Pete sent out the plan last Friday before we had a good idea what the weather was going to be: "December 26 - Launch from Stonington Point and paddle out to Latimer Reef and beyond to Fisher's Island to look for seals." When I woke up on Monday it was raining hard, but it was warm at around 40 degrees F. I loaded up my Petrel sea kayak on the car and dressed for paddling, leaving my drysuit off until I got to the put in. The weather varied from thick fog and heavy rain to breaking clouds and sunshine and back again to fog.
I was the first one at the put in, and the fog was thick enough I couldn't see the end of the breakwater protecting the beach. At the edge of visibility a pair of Mergansers dove and surfaced. Pete was the first to arrive. As we looked out at the fog, the visibility opened up so we could first see Latimer Reef Light and then out to Fishers Island. This break in the weather was quickly followed by pelting rain. We hopped into Pete's car to wait for more victims.
Greg and Paula showed up next, followed shortly by Robin. Someone questioned whether this was supposed to be fun or just for bragging rights. I suggested that once we got our drysuits on, the rain wouldn't matter. As we talked Doug rolled in. A few other people drove into the lot and stared as we put on our drysuits and took our boats of our cars. I guess it was not obvious to the onlookers that it was a fine day for paddling.

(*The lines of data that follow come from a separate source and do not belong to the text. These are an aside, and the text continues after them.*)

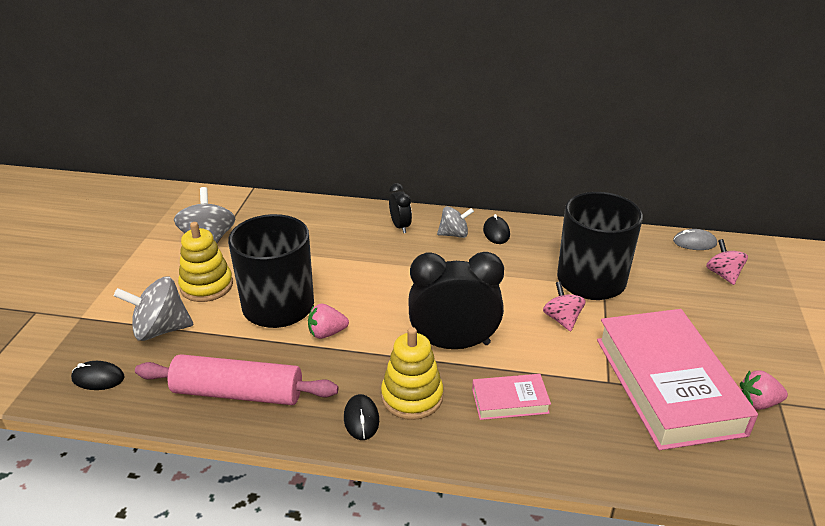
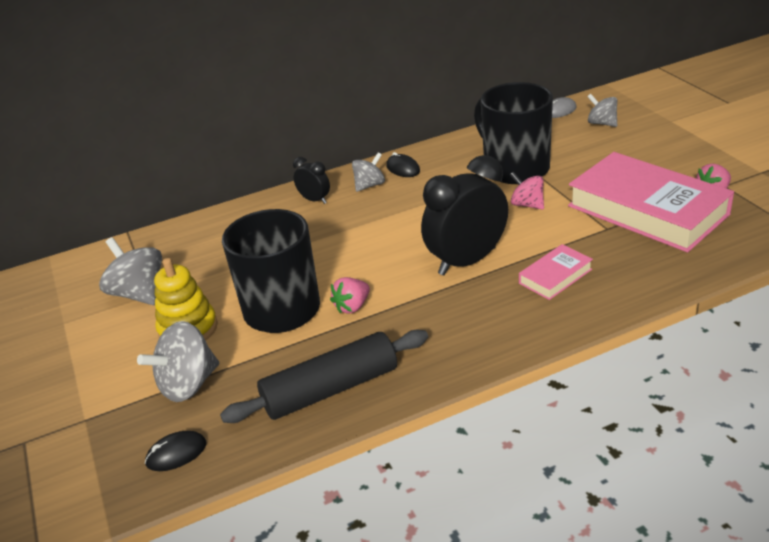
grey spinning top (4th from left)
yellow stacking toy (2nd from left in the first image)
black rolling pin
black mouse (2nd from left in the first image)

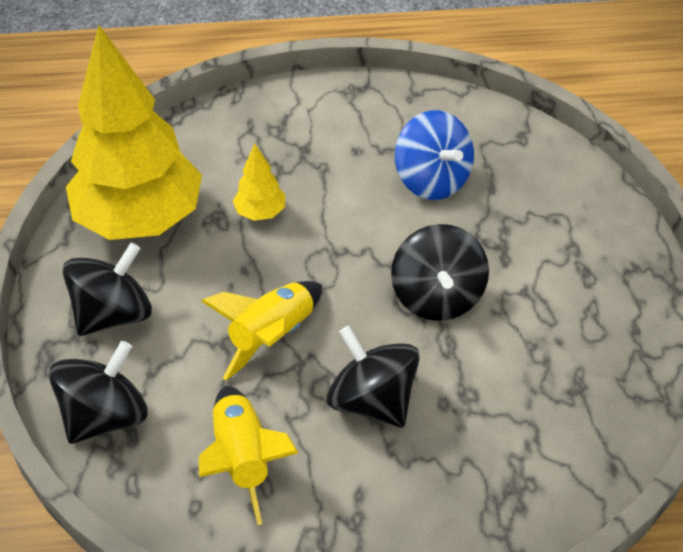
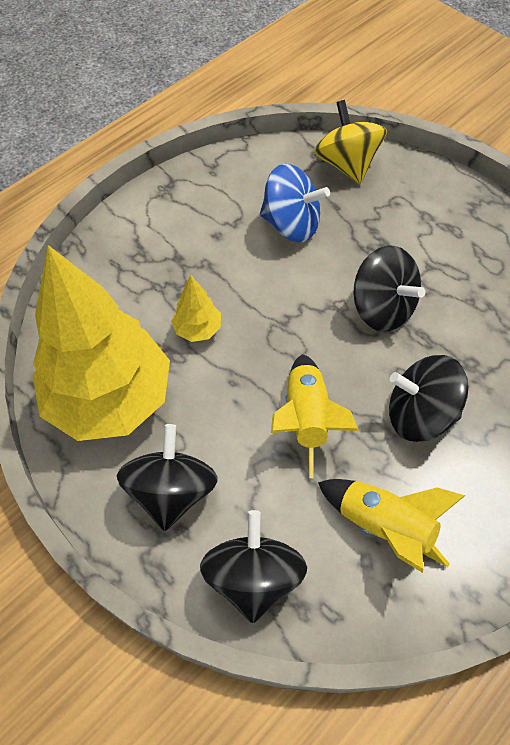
yellow spinning top

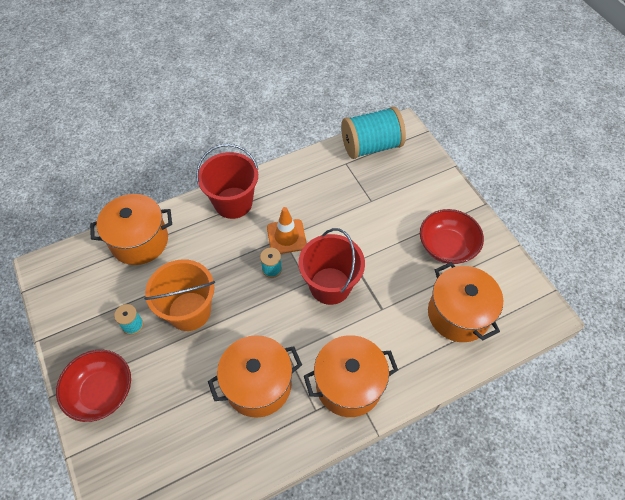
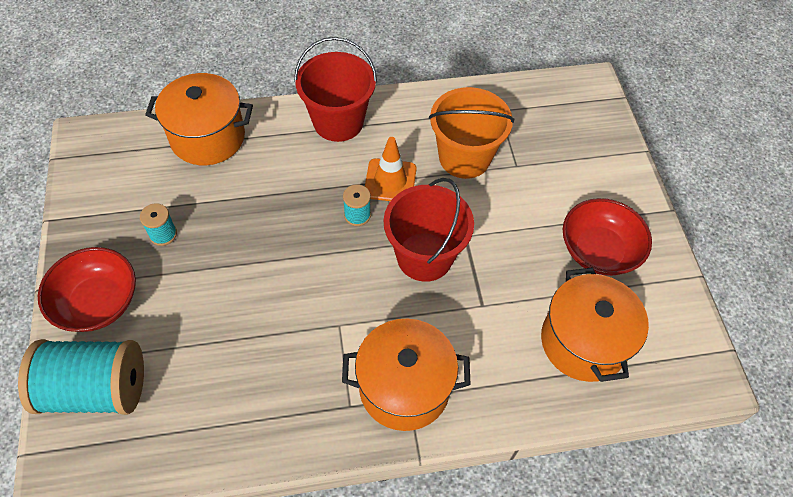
turquoise spool (1st from left)
orange bucket
orange pot (2nd from left in the first image)

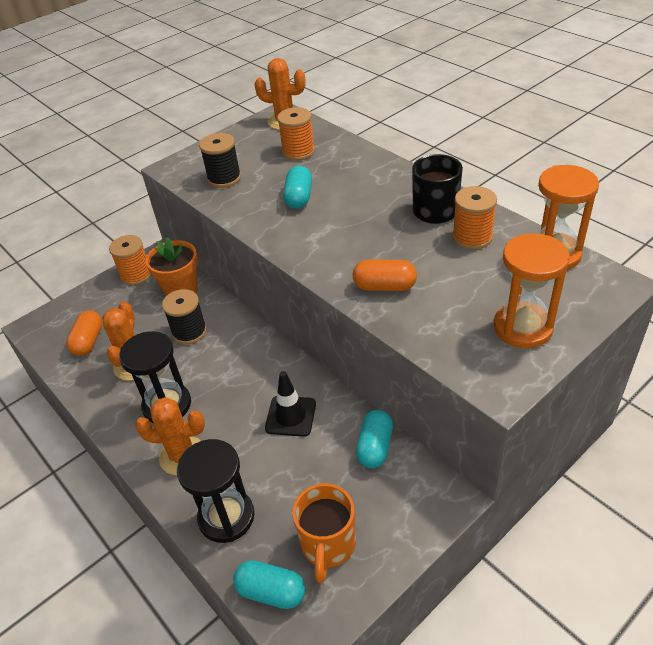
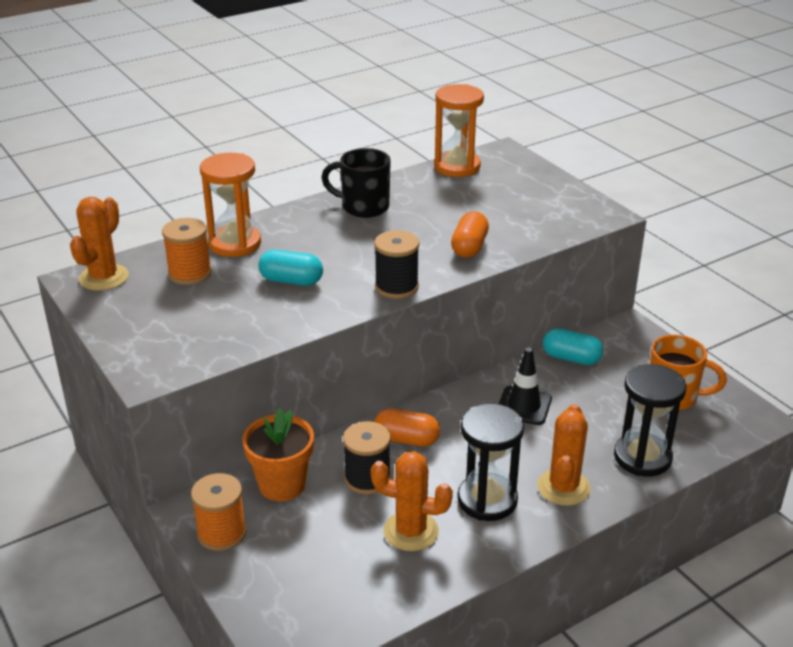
black spool (2nd from left)
orange spool (3rd from left in the first image)
orange hourglass (1st from left)
orange capsule (1st from left)
turquoise capsule (1st from left in the first image)

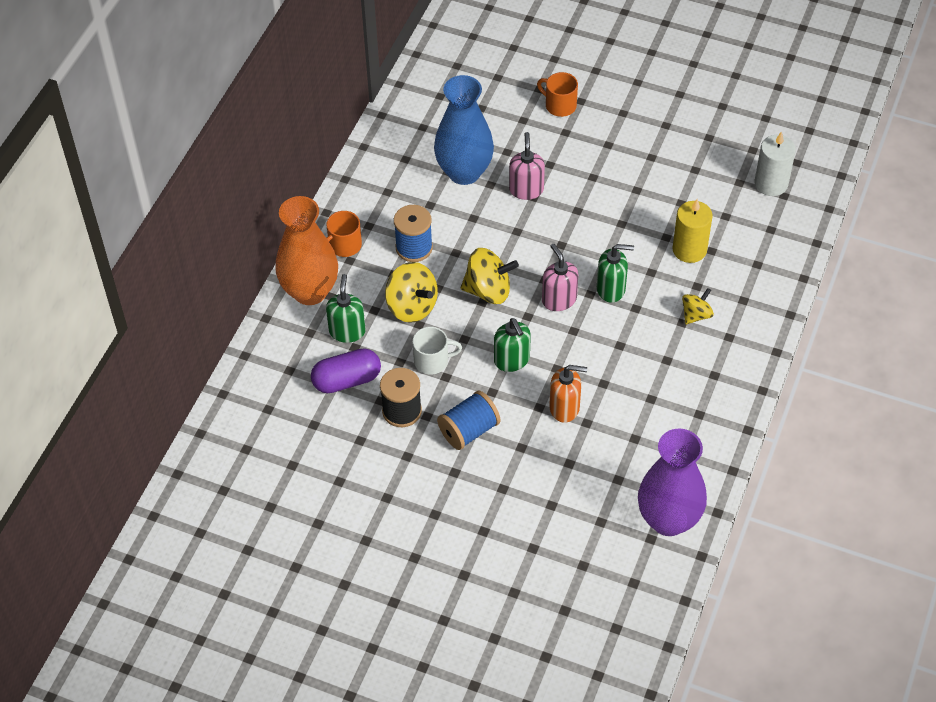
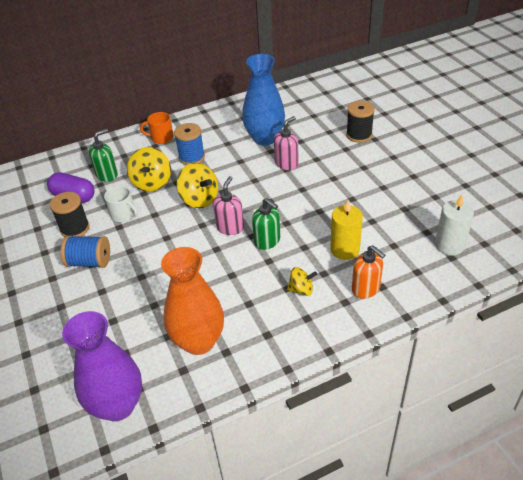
black spool (2nd from left)
orange vase
green soap dispenser (2nd from left in the first image)
orange soap dispenser

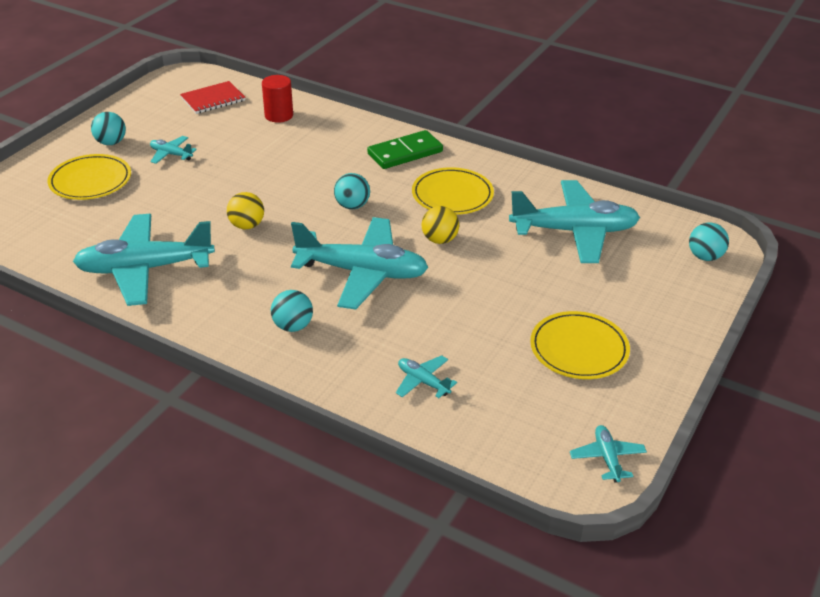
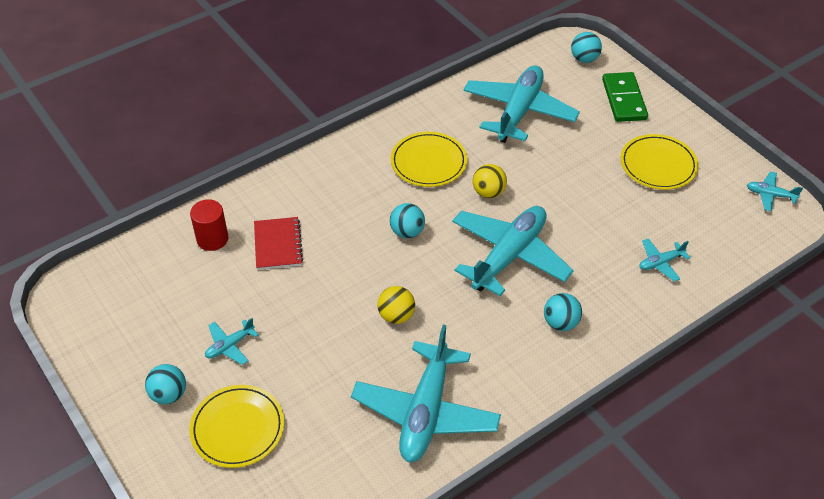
red notebook
green domino

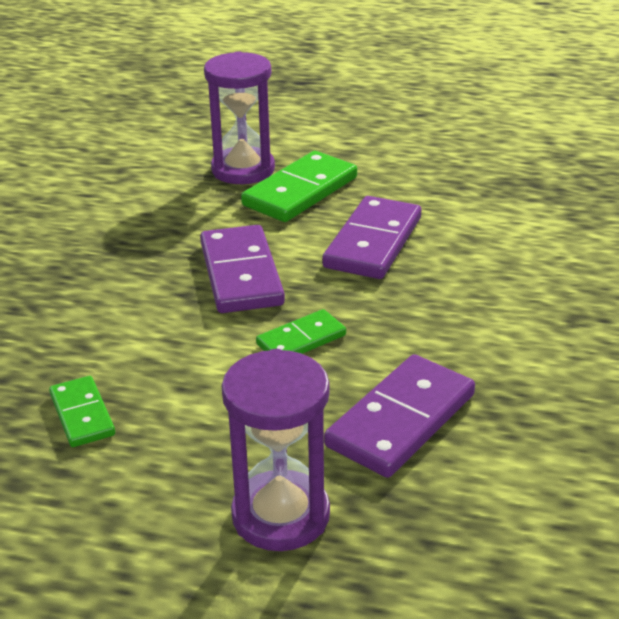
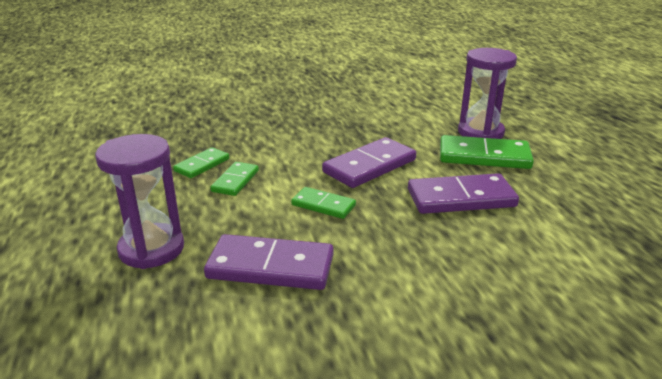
green domino (2nd from left)

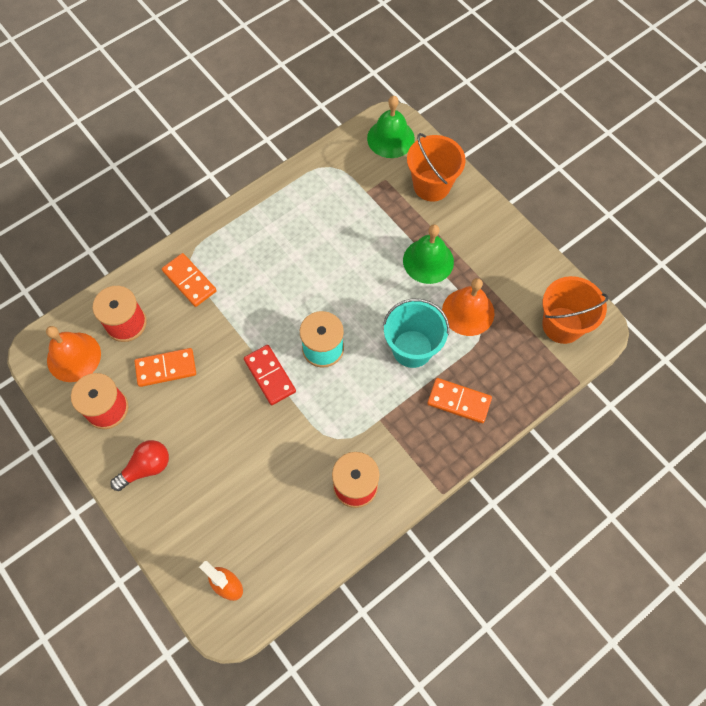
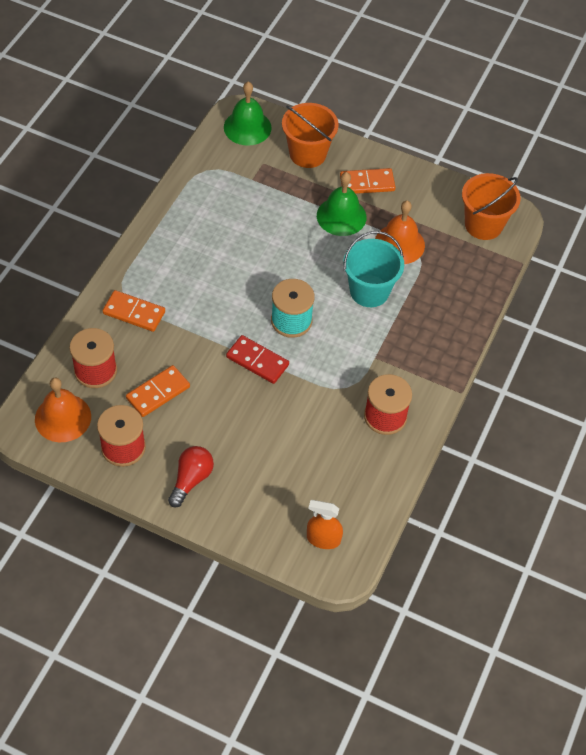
orange domino (3rd from left)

With the intermittent fog we decided that heading out to sea for a crossing to Fishers would not be the best idea. Looking over towards Napatree Point we saw there might be some nice surfing waves, but that would require a long slog back against an increasing westerly wind. Instead we headed west inside the Stonington breakwater and straight into the 10 knot wind.
At the Northwest end of the breakwater some nice swell was coming and wrapping breakers around the tip. We paddled in to catch some rides. There were occasional 4 foot spilling waves that provided some good surf runs, but we soon decided to keep on moving. The wind was still building; up to maybe 15 knots, but for now the atmosphere was clearing. Because of the wind we chose a destination not too far away: Ender’s Island where there was a nice beach for break. We got a little spread out as each paddler dealt with the wind at his or her own comfortable pace, until the fog rolled in again. Those out in front stopped to let the rest catch up. Someone asked for a compass course and I suggested the keeping the “W” in the cross hairs should bring us right to Ender’s. We continued on a course of 270 for another 10 minutes until the sea wall on the south end of the island came into view.
There are a few rocks on the south end of the island that provided some obstacles to barely miss, then we continued on around the island and back through the bridge in the causeway. The beach just south of the bridge is small, but had enough room for 6 kayaks. Pete passed around a bag of his famous chocolate chip cookies and I offered a bag of chocolate truffles that had been a Christmas gift. Those of us who had sandwiches took the opportunity to eat something a little healthier.
The effort of paddling into the wind had kept us warm, but standing on the beach used up much of that heat. We climbed back in the boats to head back before our feet became useless.
No sooner had we got off the beach than we saw a nice set of waves breaking on a shallow area. We all paddled over to investigate. The sets were sparse, but the waves were small and easy to surf, building and diminishing several times as they progressed across the shoals. We messed around until we had enough of waiting for good sets and then head off downwind back towards Stonington Borough. A seal popped up to see if we were done goofing around in his playground.
The tailwind made progress quick and we were soon back at the breakwater. The swell was still coming in with occasional waves a little larger than earlier. They were spilling easily and provided a few smooth rides before we headed off for the final leg back to the beach.
It was a nice paddle. As suspected, with a drysuit on, the on-again-off-again rain was nothing more than an obscuring texture on my glasses. I find that even what would appear to be an unpleasant day while huddled from the wind on shore, turns out to be a pleasant break once out on the water. In the winter there are different birds: Mergansers, Old Squaw and Grebes show up for the season and the seals come back. While the cold could be a real problem and a risk if you were to go out unprepared, with a drysuit and a good underlayer of fleece it can be quite comfortable. I wear thin neoprene gloves under thick neoprene pogies to keep my hands warm, and integral booties on my drysuit allows nice wool socks for comfortable feet. The winter has only just started, but I suspect I’ll be back on the water a lot more before spring.